As a former model yourself, and someone that’s encouraged me to buy several pairs of Calvin Klein boxers, I’m guessing you can relate to how the contestants are feeling during auditions?
(Laughs) Absolutely. That’s what makes it tough when you have to be cruel to be kind. I’m going to tell it like it is. Sometimes you have to tell someone: “Look I’m sorry, but you have absolutely no chance..” You get people who have delusions of a modelling career, and it’s such a crash down to earth. For me it is tough because I’ve been on the flipside of things, but as long as you don’t take it to heart and accept that if you’re not right for a brand it doesn’t matter, as you’ll be right for something. It’s not fair to give false hope when actually there’s no chance.
It must be quite hard though to see some of the girls cry?
This is the thing. Before there’s any criticism, you’ll get crocodile tears. You can tell the difference and there were a few genuine stories which were heart-wrenching. But whether they cry or not it doesn’t mean we’re going to put them through and we make that quite plain to the girls from the outset. Some of the moments were savage, but there’s no point chasing a dream that’s never going to happen and wasting your life.
At the end of the day it’s is a talent show, and some might say you have to set yourself up for the chance of possible failure..
That’s the industry – big time. If you can’t cope with that at the beginning, I don’t know what you’ll do if you end up in the real world going to real castings. One thing we will do though is build girl’s confidence through nurturing and mentoring, and you see them transformed. We don’t brainwash them and tell them what things should be like, but we do bring them out of their shells a bit.
Can you give me a hint about what sort of tasks are involved in the show?
(Whispers) Not really. I’m not allowed to talk about what’s going to happen, but what I will say is that all of the tasks are designed to test the girls in a multitude of ways, to see how they cope and react to different situations. Each task is tailored towards the realities of the industry, testing them in similar ways and giving them a genuine taste of what to expect. It’s a bonkers industry.
I’m guessing there’s a fair bit of bitchiness amongst the girls this year?

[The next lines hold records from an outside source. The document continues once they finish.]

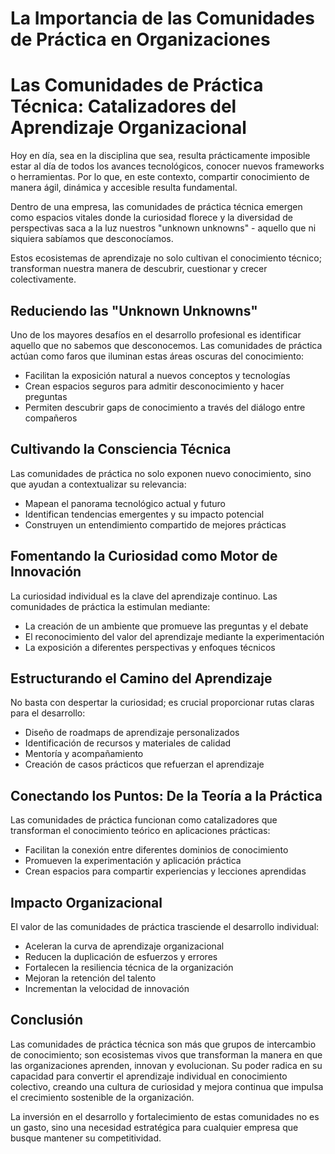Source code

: # La Importancia de las Comunidades de Práctica en Organizaciones

<!--more-->
# Las Comunidades de Práctica Técnica: Catalizadores del Aprendizaje Organizacional

Hoy en día, sea en la disciplina que sea, resulta prácticamente imposible estar al día de todos los avances tecnológicos, conocer nuevos frameworks o herramientas. Por lo que, en este contexto, compartir conocimiento de manera ágil, dinámica y accesible resulta fundamental.

Dentro de una empresa, las comunidades de práctica técnica emergen como espacios vitales donde la curiosidad florece y la diversidad de perspectivas  saca a la luz nuestros "unknown unknowns" - aquello que ni siquiera sabíamos que desconocíamos. 

Estos ecosistemas de aprendizaje no solo cultivan el conocimiento técnico; transforman nuestra manera de descubrir, cuestionar y crecer colectivamente.

## Reduciendo las "Unknown Unknowns"

Uno de los mayores desafíos en el desarrollo profesional es identificar aquello que no sabemos que desconocemos. Las comunidades de práctica actúan como faros que iluminan estas áreas oscuras del conocimiento:

- Facilitan la exposición natural a nuevos conceptos y tecnologías
- Crean espacios seguros para admitir desconocimiento y hacer preguntas
- Permiten descubrir gaps de conocimiento a través del diálogo entre compañeros

## Cultivando la Consciencia Técnica

Las comunidades de práctica no solo exponen nuevo conocimiento, sino que ayudan a contextualizar su relevancia:

- Mapean el panorama tecnológico actual y futuro
- Identifican tendencias emergentes y su impacto potencial
- Construyen un entendimiento compartido de mejores prácticas

## Fomentando la Curiosidad como Motor de Innovación

La curiosidad individual es la clave del aprendizaje continuo. Las comunidades de práctica la estimulan mediante:

- La creación de un ambiente que promueve las preguntas y el debate
- El reconocimiento del valor del aprendizaje mediante la experimentación
- La exposición a diferentes perspectivas y enfoques técnicos

## Estructurando el Camino del Aprendizaje

No basta con despertar la curiosidad; es crucial proporcionar rutas claras para el desarrollo:

- Diseño de roadmaps de aprendizaje personalizados
- Identificación de recursos y materiales de calidad
- Mentoría y acompañamiento
- Creación de casos prácticos que refuerzan el aprendizaje

## Conectando los Puntos: De la Teoría a la Práctica

Las comunidades de práctica funcionan como catalizadores que transforman el conocimiento teórico en aplicaciones prácticas:

- Facilitan la conexión entre diferentes dominios de conocimiento
- Promueven la experimentación y aplicación práctica
- Crean espacios para compartir experiencias y lecciones aprendidas

## Impacto Organizacional

El valor de las comunidades de práctica trasciende el desarrollo individual:

- Aceleran la curva de aprendizaje organizacional
- Reducen la duplicación de esfuerzos y errores
- Fortalecen la resiliencia técnica de la organización
- Mejoran la retención del talento
- Incrementan la velocidad de innovación

## Conclusión

Las comunidades de práctica técnica son más que grupos de intercambio de conocimiento; son ecosistemas vivos que transforman la manera en que las organizaciones aprenden, innovan y evolucionan. Su poder radica en su capacidad para convertir el aprendizaje individual en conocimiento colectivo, creando una cultura de curiosidad y mejora continua que impulsa el crecimiento sostenible de la organización.

La inversión en el desarrollo y fortalecimiento de estas comunidades no es un gasto, sino una necesidad estratégica para cualquier empresa que busque mantener su competitividad.
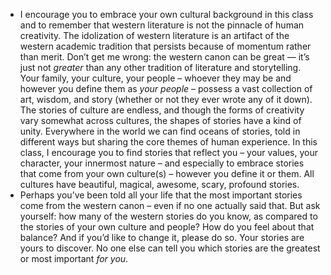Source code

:- I encourage you to embrace your own cultural background in this class and to remember that western literature is not the pinnacle of human creativity. The idolization of western literature is an artifact of the western academic tradition that persists because of momentum rather than merit. Don’t get me wrong: the western canon can be great — it’s just not _greater_ than any other tradition of literature and storytelling. Your family, your culture, your people – whoever they may be and however you define them as _your people_ – possess a vast collection of art, wisdom, and story (whether or not they ever wrote any of it down). The stories of culture are endless, and though the forms of creativity vary somewhat across cultures, the shapes of stories have a kind of unity. Everywhere in the world we can find oceans of stories, told in different ways but sharing the core themes of human experience. In this class, I encourage you to find stories that reflect you – your values, your character, your innermost nature – and especially to embrace stories that come from your own culture(s) – however you define it or them. All cultures have beautiful, magical, awesome, scary, profound stories.
- Perhaps you’ve been told all your life that the most important stories come from the western canon – even if no one actually said that. But ask yourself: how many of the western stories do you know, as compared to the stories of your own culture and people? How do you feel about that balance? And if you’d like to change it, please do so. Your stories are yours to discover. No one else can tell you which stories are the greatest or most important _for you_.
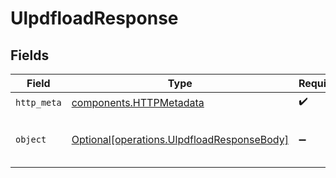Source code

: # UlpdfloadResponse


## Fields

| Field                                                                                          | Type                                                                                           | Required                                                                                       | Description                                                                                    | Example                                                                                        |
| ---------------------------------------------------------------------------------------------- | ---------------------------------------------------------------------------------------------- | ---------------------------------------------------------------------------------------------- | ---------------------------------------------------------------------------------------------- | ---------------------------------------------------------------------------------------------- |
| `http_meta`                                                                                    | [components.HTTPMetadata](../../models/components/httpmetadata.md)                             | :heavy_check_mark:                                                                             | N/A                                                                                            |                                                                                                |
| `object`                                                                                       | [Optional[operations.UlpdfloadResponseBody]](../../models/operations/ulpdfloadresponsebody.md) | :heavy_minus_sign:                                                                             | Successful operation                                                                           | {<br/>"status": "success"<br/>}                                                                |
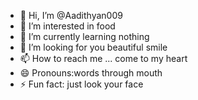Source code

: - 👋 Hi, I’m @Aadithyan009
- 👀 I’m interested in food
- 🌱 I’m currently learning nothing
- 💞️ I’m looking for you beautiful smile
- 📫 How to reach me ... come to my heart
- 😄 Pronouns:words through mouth
- ⚡ Fun fact: just look your face

<!---
Aadithyan009/Aadithyan009 is a ✨ special ✨ repository because its `README.md` (this file) appears on your GitHub profile.
You can click the Preview link to take a look at your changes.
--->
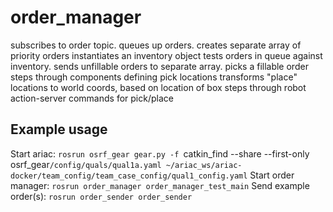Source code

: # order_manager

subscribes to order topic.  queues up orders. 
creates separate array of priority orders
instantiates an inventory object
tests orders in queue against inventory. sends unfillable orders to separate array.
picks a fillable order
steps through components defining pick locations
transforms "place" locations to world coords, based on location of box
steps through robot action-server commands for pick/place


## Example usage
Start ariac:
`rosrun osrf_gear gear.py -f `catkin_find --share --first-only osrf_gear`/config/quals/qual1a.yaml ~/ariac_ws/ariac-docker/team_config/team_case_config/qual1_config.yaml`
Start order manager:
`rosrun order_manager order_manager_test_main`
Send example order(s):
`rosrun order_sender order_sender`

As we don’t live in the model house we’re not privy to everything that goes on. You get girls who are so sweet when they stand in front of you, then you see them in the house and they’re mad! That’s a good trait though, as you’ve got to be able to turn on the actor in yourself. But yeah, there’s just as much as there was last year. It’s inevitable, living so closely to each other. But that’s another real life scenario that you have to get used to as a model.
How is it working with the other judges? Is there a good banter between you guys, or are there X Factor style arguments?
Who knows how much of that is really staged anyway. It’s absolutely genuine with us, whether we are arguing or agreeing on something. There’s a couple of girls this time around who really do divide the team week in week out, but it’s all genuine, nothing is made up I promise you that. It’s such a mixed bag, and we neither agree or argue all the time, though we are all really different and see different things in each girl
And Elle MacPherson’s vajazzle claim – is it true?
(Hysterics) What is this story, and where did it come from?! I think it’s something that’s been misconstrued, though there is an episode where the term vajazzle comes up, and I wouldn’t put it past Elle, perhaps she might have one…
We’ll leave that mystery open for the moment! Lastly, what else is in the pipeline for you?
(Still laughing) Right now we are currently talking about a stand-alone series that has nothing to do with fashion. I can’t say anymore than that but expect to see more of me on the box later this year…
Thanks Charlie, now go put your feet up!